§ BLOCO DE TEXTO:
Em pré-campanha pela reeleição à Câmara FederaL, a deputada Coronel Fernanda (PL) tem intensificado o uso das redes sociais para tentar “lacrar” perante o eleitorado.
Nesta semana, ela afirmou que os índices de violência contra a mulher em Mato Grosso “explodiram”, notadamente a partir do momento em que Lula (PT) assumiu a Presidência.
E completou dizendo que, no Governo Bolsonaro (PL), a realidade era “totalmente diferente” e que isso não acontecia.
O interessante é que a parlamentar não apresentou nenhum dado que pudesse respaldar sua afirmação.
Além disso, em quase quatros anos de mandato, a deputada-coronel não apresentou proposta voltada ao combate ao feminicído.
Na ânsia de defender o presidiário, Fernanda esquece que seu aliado se notabilizou por declarações e ações que o marcaram como misógino.

§ SEÇÃO DE DADOS:

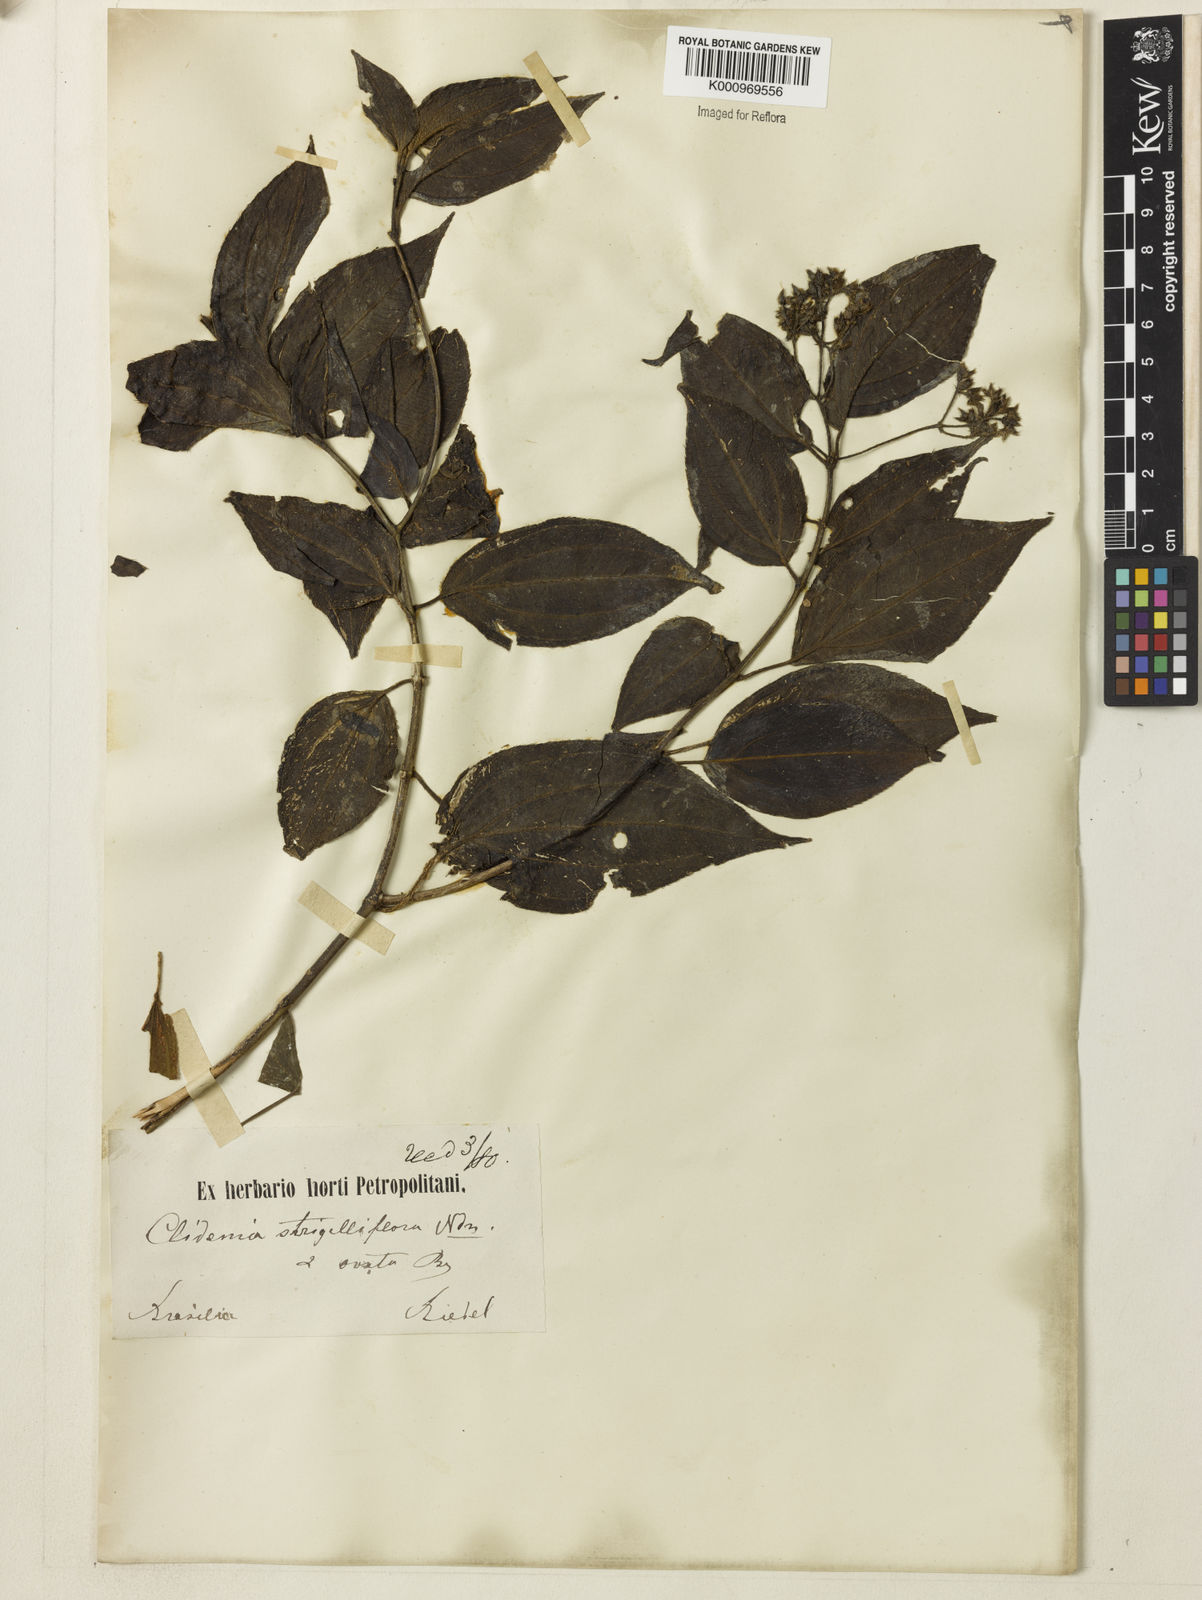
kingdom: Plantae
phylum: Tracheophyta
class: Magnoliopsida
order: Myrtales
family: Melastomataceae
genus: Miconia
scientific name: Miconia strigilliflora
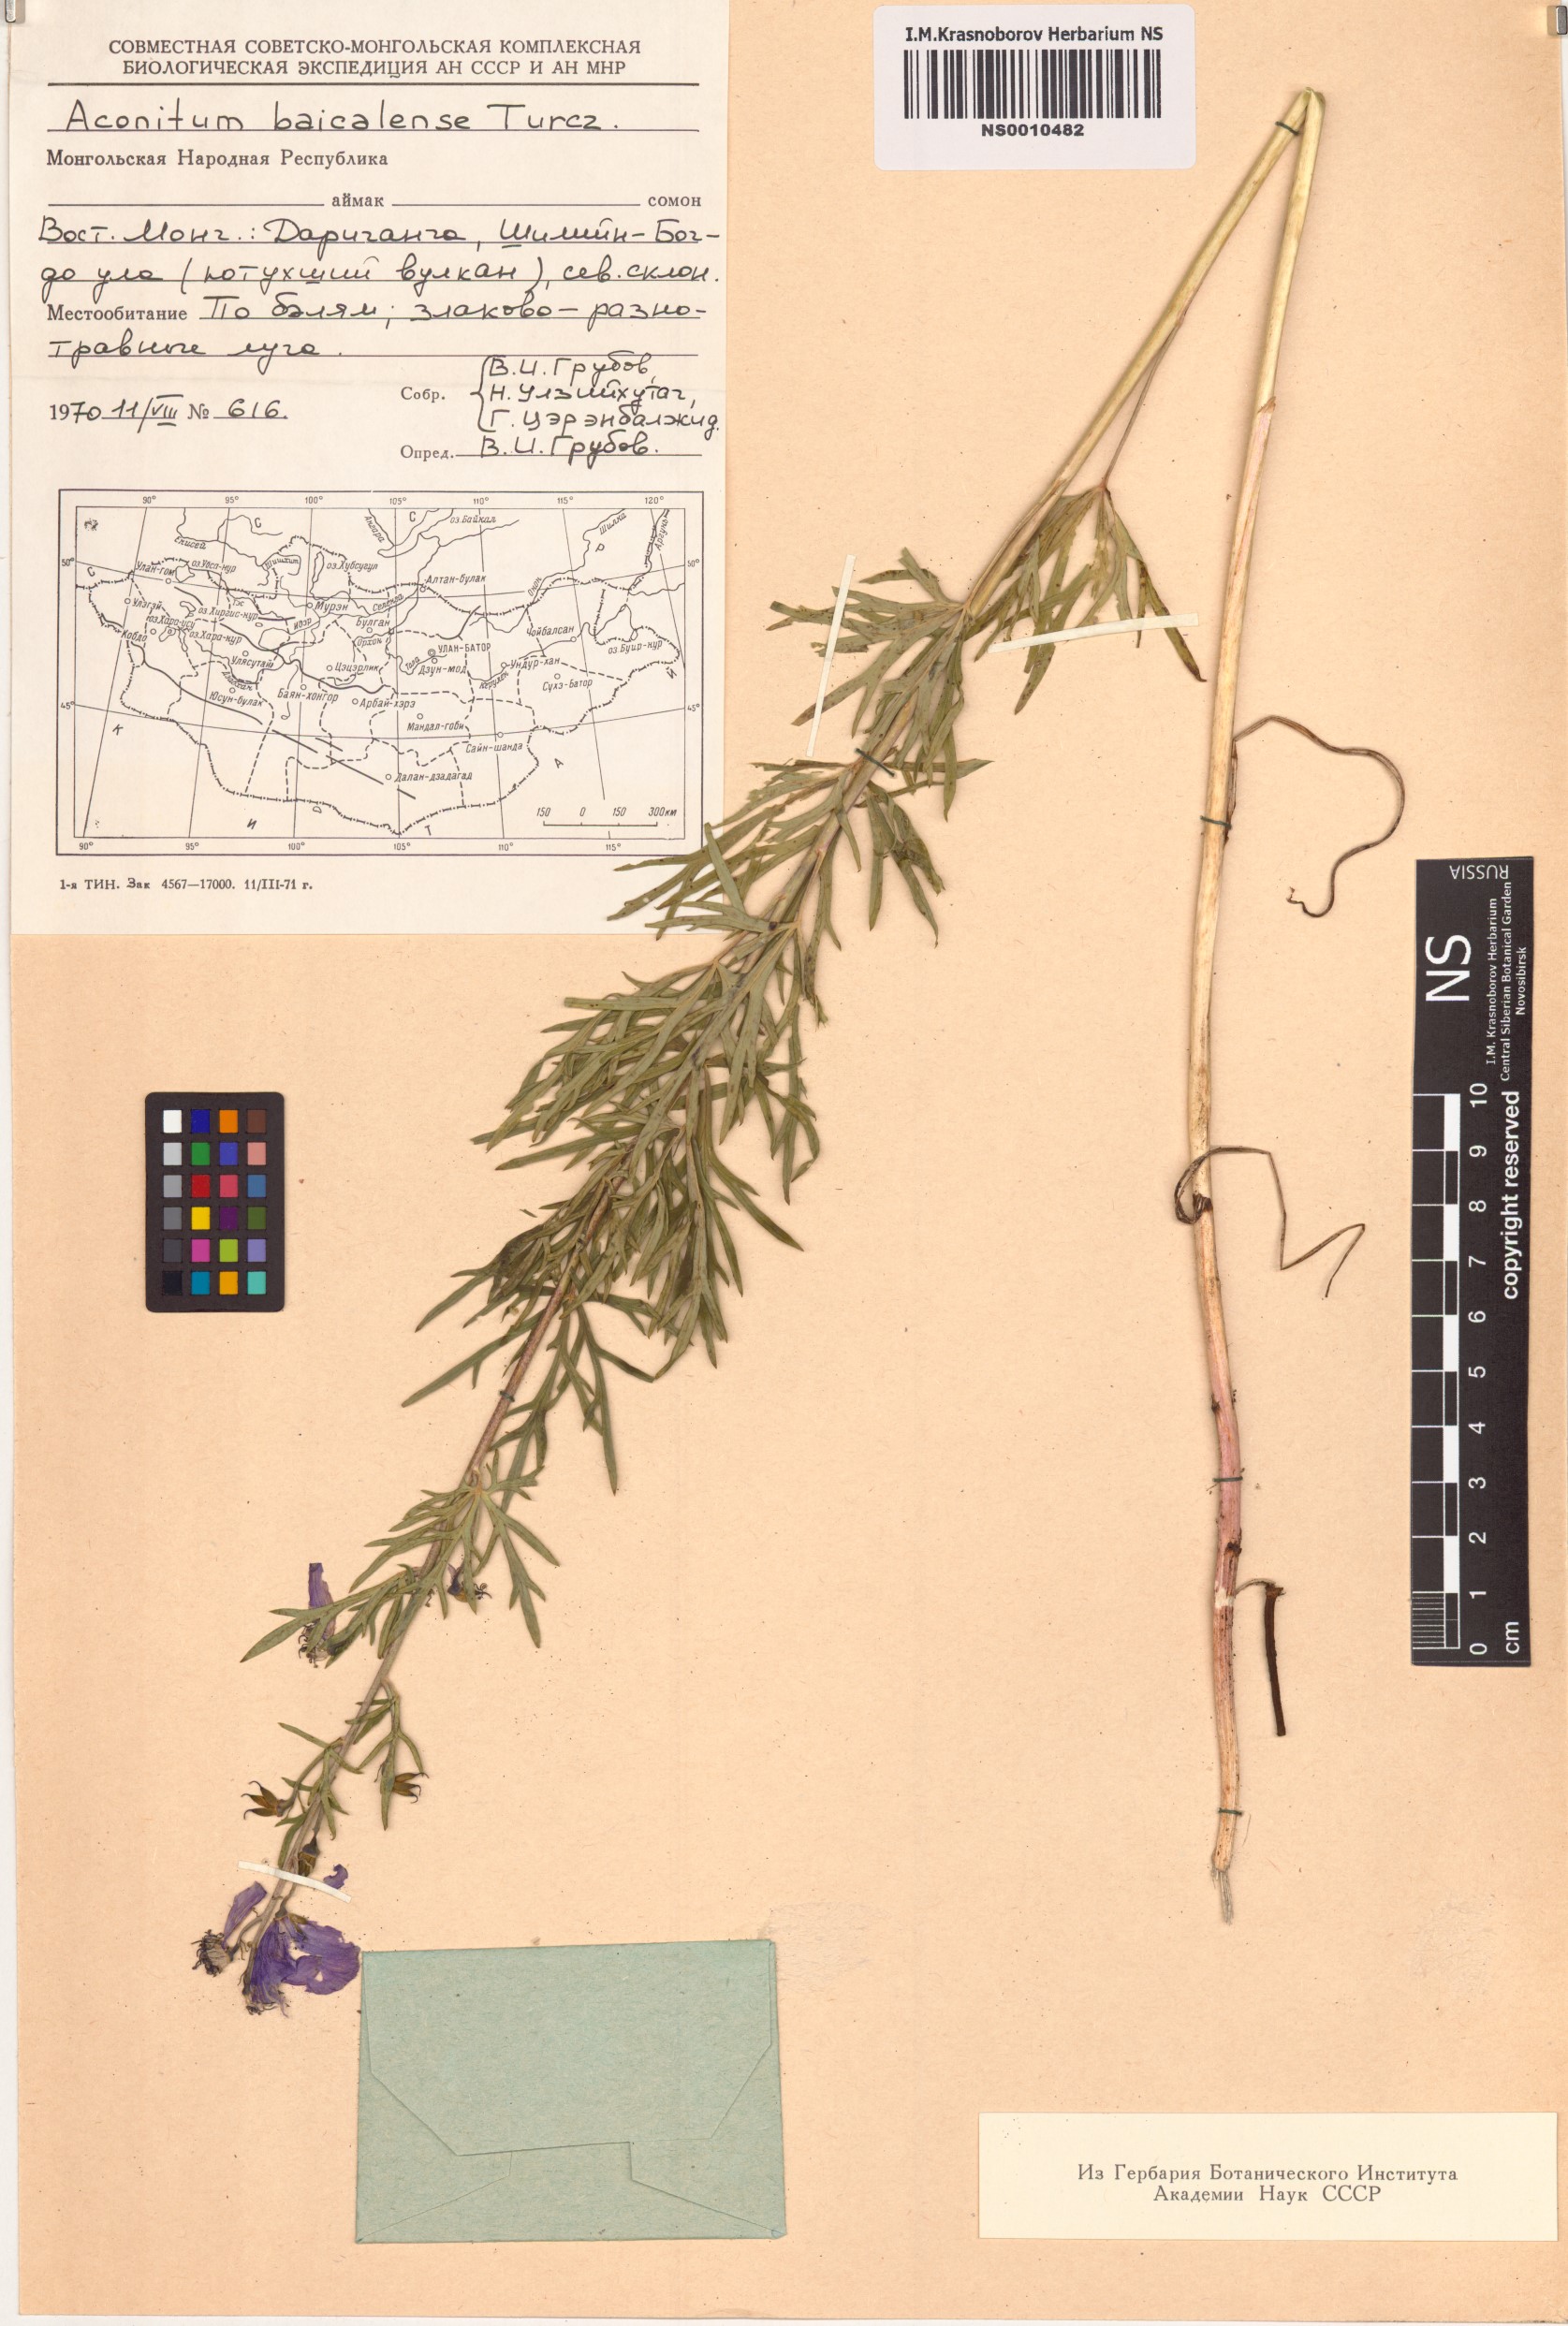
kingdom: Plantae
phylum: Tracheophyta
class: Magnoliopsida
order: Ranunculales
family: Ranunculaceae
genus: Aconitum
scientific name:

§ ENUNCIADO 1: Reproduza fielmente o trecho do texto sobre a deputada Coronel Fernanda que começa nas palavras que contêm "E completou dizendo" e termina em "marcaram como misógino.".
§ ENUNCIADO 2: De acordo com o texto sobre a deputada Coronel Fernanda, em qual estado a deputada disse que os índices de violência contra a mulher "explodiram"?
Os dados não têm nenhum papel nesta atividade.

§ RESOLUÇÃO 1:
E completou dizendo que, no Governo Bolsonaro (PL), a realidade era “totalmente diferente” e que isso não acontecia.
O interessante é que a parlamentar não apresentou nenhum dado que pudesse respaldar sua afirmação.
Além disso, em quase quatros anos de mandato, a deputada-coronel não apresentou proposta voltada ao combate ao feminicído.
Na ânsia de defender o presidiário, Fernanda esquece que seu aliado se notabilizou por declarações e ações que o marcaram como misógino.

§ RESOLUÇÃO 2: Em Mato Grosso.